**Your objective:**
Make an exact reproduction of all the data.

**Records from a dataset:**

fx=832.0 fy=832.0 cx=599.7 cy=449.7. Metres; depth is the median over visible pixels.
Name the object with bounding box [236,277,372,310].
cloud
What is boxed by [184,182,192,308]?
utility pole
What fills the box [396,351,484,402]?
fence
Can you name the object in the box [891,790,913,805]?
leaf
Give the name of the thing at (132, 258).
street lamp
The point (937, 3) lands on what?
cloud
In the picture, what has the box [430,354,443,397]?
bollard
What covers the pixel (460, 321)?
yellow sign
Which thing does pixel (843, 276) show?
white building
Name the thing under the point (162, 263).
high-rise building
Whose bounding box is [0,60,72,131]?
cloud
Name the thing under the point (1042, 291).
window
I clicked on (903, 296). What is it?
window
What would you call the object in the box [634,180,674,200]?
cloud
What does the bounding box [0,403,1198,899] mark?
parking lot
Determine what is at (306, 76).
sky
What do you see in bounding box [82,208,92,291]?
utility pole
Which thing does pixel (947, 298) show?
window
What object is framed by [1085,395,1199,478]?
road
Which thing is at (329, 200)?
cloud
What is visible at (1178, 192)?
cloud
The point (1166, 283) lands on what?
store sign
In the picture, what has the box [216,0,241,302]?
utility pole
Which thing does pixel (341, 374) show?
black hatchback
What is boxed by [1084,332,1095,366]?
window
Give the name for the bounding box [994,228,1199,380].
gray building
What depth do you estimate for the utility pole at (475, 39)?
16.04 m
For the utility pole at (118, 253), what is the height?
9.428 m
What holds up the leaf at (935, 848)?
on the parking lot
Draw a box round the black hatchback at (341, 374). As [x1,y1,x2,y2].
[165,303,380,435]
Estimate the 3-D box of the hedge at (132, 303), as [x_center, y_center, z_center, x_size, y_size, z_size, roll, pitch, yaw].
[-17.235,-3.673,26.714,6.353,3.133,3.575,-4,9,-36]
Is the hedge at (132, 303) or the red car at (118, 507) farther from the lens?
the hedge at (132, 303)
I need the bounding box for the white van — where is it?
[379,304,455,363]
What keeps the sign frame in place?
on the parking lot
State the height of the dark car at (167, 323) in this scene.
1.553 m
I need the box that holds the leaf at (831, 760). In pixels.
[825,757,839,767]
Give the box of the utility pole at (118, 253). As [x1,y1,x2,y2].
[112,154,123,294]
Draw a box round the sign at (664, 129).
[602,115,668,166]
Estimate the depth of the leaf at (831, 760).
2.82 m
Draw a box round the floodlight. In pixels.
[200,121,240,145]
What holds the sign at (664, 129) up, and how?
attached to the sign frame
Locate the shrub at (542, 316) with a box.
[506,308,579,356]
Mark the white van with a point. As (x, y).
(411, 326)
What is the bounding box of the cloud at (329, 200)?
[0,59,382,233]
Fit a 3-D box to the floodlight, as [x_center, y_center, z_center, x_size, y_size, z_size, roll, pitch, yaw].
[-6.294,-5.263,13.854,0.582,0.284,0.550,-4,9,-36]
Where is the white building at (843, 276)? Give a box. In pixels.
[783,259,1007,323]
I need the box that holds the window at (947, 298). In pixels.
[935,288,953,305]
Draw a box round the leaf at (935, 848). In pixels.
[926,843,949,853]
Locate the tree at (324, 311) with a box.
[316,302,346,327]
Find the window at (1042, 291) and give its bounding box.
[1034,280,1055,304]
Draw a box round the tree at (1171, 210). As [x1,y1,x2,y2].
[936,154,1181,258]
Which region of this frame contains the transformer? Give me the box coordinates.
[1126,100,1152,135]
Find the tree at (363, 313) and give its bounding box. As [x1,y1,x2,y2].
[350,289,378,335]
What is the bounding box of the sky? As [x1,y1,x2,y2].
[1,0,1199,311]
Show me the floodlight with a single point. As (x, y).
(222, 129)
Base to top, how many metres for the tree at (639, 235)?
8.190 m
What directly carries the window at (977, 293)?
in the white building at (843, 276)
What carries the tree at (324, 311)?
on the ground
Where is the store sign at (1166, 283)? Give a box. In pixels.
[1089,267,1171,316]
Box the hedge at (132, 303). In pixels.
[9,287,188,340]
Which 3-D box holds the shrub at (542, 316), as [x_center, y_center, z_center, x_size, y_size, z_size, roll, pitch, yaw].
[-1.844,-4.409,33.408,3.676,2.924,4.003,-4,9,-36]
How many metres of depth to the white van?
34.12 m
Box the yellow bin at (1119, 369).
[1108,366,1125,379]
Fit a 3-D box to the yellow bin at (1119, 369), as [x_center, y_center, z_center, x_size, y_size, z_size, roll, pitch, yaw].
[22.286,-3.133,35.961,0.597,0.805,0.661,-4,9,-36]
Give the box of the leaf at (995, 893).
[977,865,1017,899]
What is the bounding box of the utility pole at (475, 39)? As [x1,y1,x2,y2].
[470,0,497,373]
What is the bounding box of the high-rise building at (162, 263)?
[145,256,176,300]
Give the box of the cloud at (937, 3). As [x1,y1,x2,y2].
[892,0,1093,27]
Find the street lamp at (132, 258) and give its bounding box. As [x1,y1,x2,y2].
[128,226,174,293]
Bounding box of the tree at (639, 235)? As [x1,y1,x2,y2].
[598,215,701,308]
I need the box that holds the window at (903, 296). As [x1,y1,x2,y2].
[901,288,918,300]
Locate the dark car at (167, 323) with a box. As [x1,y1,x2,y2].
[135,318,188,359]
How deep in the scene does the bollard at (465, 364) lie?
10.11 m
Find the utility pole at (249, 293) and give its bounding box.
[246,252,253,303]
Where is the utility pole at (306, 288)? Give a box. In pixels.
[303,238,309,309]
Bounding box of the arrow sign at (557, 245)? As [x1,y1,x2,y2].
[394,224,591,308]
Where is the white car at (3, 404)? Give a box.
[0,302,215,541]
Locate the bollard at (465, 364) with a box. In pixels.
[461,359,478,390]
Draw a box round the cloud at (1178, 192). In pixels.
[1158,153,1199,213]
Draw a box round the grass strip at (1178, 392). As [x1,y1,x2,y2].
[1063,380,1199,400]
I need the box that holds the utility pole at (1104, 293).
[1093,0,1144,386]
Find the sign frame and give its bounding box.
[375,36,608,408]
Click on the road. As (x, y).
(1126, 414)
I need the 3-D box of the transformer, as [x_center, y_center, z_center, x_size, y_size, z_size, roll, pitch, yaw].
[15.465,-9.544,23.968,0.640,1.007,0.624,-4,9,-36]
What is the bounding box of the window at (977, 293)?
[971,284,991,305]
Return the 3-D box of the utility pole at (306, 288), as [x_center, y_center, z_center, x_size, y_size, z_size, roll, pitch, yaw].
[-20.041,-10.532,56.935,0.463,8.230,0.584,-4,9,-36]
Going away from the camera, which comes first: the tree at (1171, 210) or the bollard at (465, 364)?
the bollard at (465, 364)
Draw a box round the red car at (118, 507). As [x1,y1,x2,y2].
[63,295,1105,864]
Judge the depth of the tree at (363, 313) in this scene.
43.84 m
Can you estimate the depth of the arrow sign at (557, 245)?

**Output:**
fx=832.0 fy=832.0 cx=599.7 cy=449.7. Metres; depth is the median over visible pixels.
Name the object with bounding box [236,277,372,310].
cloud
What is boxed by [184,182,192,308]?
utility pole
What fills the box [396,351,484,402]?
fence
Can you name the object in the box [891,790,913,805]?
leaf
Give the name of the thing at (132, 258).
street lamp
The point (937, 3) lands on what?
cloud
In the picture, what has the box [430,354,443,397]?
bollard
What covers the pixel (460, 321)?
yellow sign
Which thing does pixel (843, 276) show?
white building
Name the thing under the point (162, 263).
high-rise building
Whose bounding box is [0,60,72,131]?
cloud
Name the thing under the point (1042, 291).
window
I clicked on (903, 296). What is it?
window
What would you call the object in the box [634,180,674,200]?
cloud
What does the bounding box [0,403,1198,899] mark?
parking lot
Determine what is at (306, 76).
sky
What do you see in bounding box [82,208,92,291]?
utility pole
Which thing does pixel (947, 298) show?
window
What object is framed by [1085,395,1199,478]?
road
Which thing is at (329, 200)?
cloud
What is visible at (1178, 192)?
cloud
The point (1166, 283) lands on what?
store sign
In the picture, what has the box [216,0,241,302]?
utility pole
Which thing does pixel (341, 374) show?
black hatchback
What is boxed by [1084,332,1095,366]?
window
Give the name for the bounding box [994,228,1199,380].
gray building
What depth do you estimate for the utility pole at (475, 39)?
16.04 m
For the utility pole at (118, 253), what is the height?
9.428 m
What holds up the leaf at (935, 848)?
on the parking lot
Draw a box round the black hatchback at (341, 374). As [x1,y1,x2,y2].
[165,303,380,435]
Estimate the 3-D box of the hedge at (132, 303), as [x_center, y_center, z_center, x_size, y_size, z_size, roll, pitch, yaw].
[-17.235,-3.673,26.714,6.353,3.133,3.575,-4,9,-36]
Is the hedge at (132, 303) or the red car at (118, 507) farther from the lens?
the hedge at (132, 303)
I need the bounding box for the white van — where is it?
[379,304,455,363]
What keeps the sign frame in place?
on the parking lot
State the height of the dark car at (167, 323) in this scene.
1.553 m
I need the box that holds the leaf at (831, 760). In pixels.
[825,757,839,767]
Give the box of the utility pole at (118, 253). As [x1,y1,x2,y2].
[112,154,123,294]
Draw a box round the sign at (664, 129).
[602,115,668,166]
Estimate the depth of the leaf at (831, 760).
2.82 m
Draw a box round the floodlight. In pixels.
[200,121,240,145]
What holds the sign at (664, 129) up, and how?
attached to the sign frame
Locate the shrub at (542, 316) with a box.
[506,308,579,356]
Mark the white van with a point. As (x, y).
(411, 326)
What is the bounding box of the cloud at (329, 200)?
[0,59,382,233]
Fit a 3-D box to the floodlight, as [x_center, y_center, z_center, x_size, y_size, z_size, roll, pitch, yaw].
[-6.294,-5.263,13.854,0.582,0.284,0.550,-4,9,-36]
Where is the white building at (843, 276)? Give a box. In pixels.
[783,259,1007,323]
I need the box that holds the window at (947, 298). In pixels.
[935,288,953,305]
Draw a box round the leaf at (935, 848). In pixels.
[926,843,949,853]
Locate the tree at (324, 311) with a box.
[316,302,346,327]
Find the window at (1042, 291) and give its bounding box.
[1034,280,1055,304]
Draw a box round the tree at (1171, 210). As [x1,y1,x2,y2].
[936,154,1181,258]
Which region of this frame contains the transformer? Give me the box coordinates.
[1126,100,1152,135]
Find the tree at (363, 313) and give its bounding box. As [x1,y1,x2,y2].
[350,289,378,335]
What is the bounding box of the sky? As [x1,y1,x2,y2].
[1,0,1199,311]
Show me the floodlight with a single point. As (x, y).
(222, 129)
Base to top, how many metres for the tree at (639, 235)?
8.190 m
What directly carries the window at (977, 293)?
in the white building at (843, 276)
What carries the tree at (324, 311)?
on the ground
Where is the store sign at (1166, 283)? Give a box. In pixels.
[1089,267,1171,316]
Box the hedge at (132, 303). In pixels.
[9,287,188,340]
Which 3-D box holds the shrub at (542, 316), as [x_center, y_center, z_center, x_size, y_size, z_size, roll, pitch, yaw].
[-1.844,-4.409,33.408,3.676,2.924,4.003,-4,9,-36]
How many metres of depth to the white van?
34.12 m
Box the yellow bin at (1119, 369).
[1108,366,1125,379]
Fit a 3-D box to the yellow bin at (1119, 369), as [x_center, y_center, z_center, x_size, y_size, z_size, roll, pitch, yaw].
[22.286,-3.133,35.961,0.597,0.805,0.661,-4,9,-36]
Give the box of the leaf at (995, 893).
[977,865,1017,899]
What is the bounding box of the utility pole at (475, 39)? As [x1,y1,x2,y2].
[470,0,497,373]
What is the bounding box of the high-rise building at (162, 263)?
[145,256,176,300]
Give the box of the cloud at (937, 3). As [x1,y1,x2,y2].
[892,0,1093,27]
Find the street lamp at (132, 258) and give its bounding box. As [x1,y1,x2,y2].
[128,226,174,293]
Bounding box of the tree at (639, 235)? As [x1,y1,x2,y2].
[598,215,701,308]
I need the box that holds the window at (903, 296). As [x1,y1,x2,y2].
[901,288,918,300]
Locate the dark car at (167, 323) with a box. As [x1,y1,x2,y2].
[135,318,188,359]
How deep in the scene does the bollard at (465, 364) lie?
10.11 m
Find the utility pole at (249, 293) and give its bounding box.
[246,252,253,303]
Where is the utility pole at (306, 288)? Give a box. In pixels.
[303,238,309,309]
Bounding box of the arrow sign at (557, 245)? As [x1,y1,x2,y2].
[394,224,591,308]
Where is the white car at (3, 404)? Give a box.
[0,302,215,541]
Locate the bollard at (465, 364) with a box. In pixels.
[461,359,478,390]
Draw a box round the cloud at (1178, 192). In pixels.
[1158,153,1199,213]
Draw a box round the grass strip at (1178, 392). As [x1,y1,x2,y2].
[1063,380,1199,400]
I need the box that holds the utility pole at (1104, 293).
[1093,0,1144,386]
Find the sign frame and give its bounding box.
[375,36,608,408]
Click on the road. As (x, y).
(1126, 414)
I need the 3-D box of the transformer, as [x_center, y_center, z_center, x_size, y_size, z_size, roll, pitch, yaw].
[15.465,-9.544,23.968,0.640,1.007,0.624,-4,9,-36]
What is the bounding box of the window at (977, 293)?
[971,284,991,305]
Return the 3-D box of the utility pole at (306, 288), as [x_center, y_center, z_center, x_size, y_size, z_size, roll, pitch, yaw].
[-20.041,-10.532,56.935,0.463,8.230,0.584,-4,9,-36]
Going away from the camera, which comes first: the tree at (1171, 210) or the bollard at (465, 364)?
the bollard at (465, 364)
Draw a box round the red car at (118, 507). As [x1,y1,x2,y2].
[63,295,1105,864]
Judge the depth of the tree at (363, 313) in this scene.
43.84 m
Can you estimate the depth of the arrow sign at (557, 245)?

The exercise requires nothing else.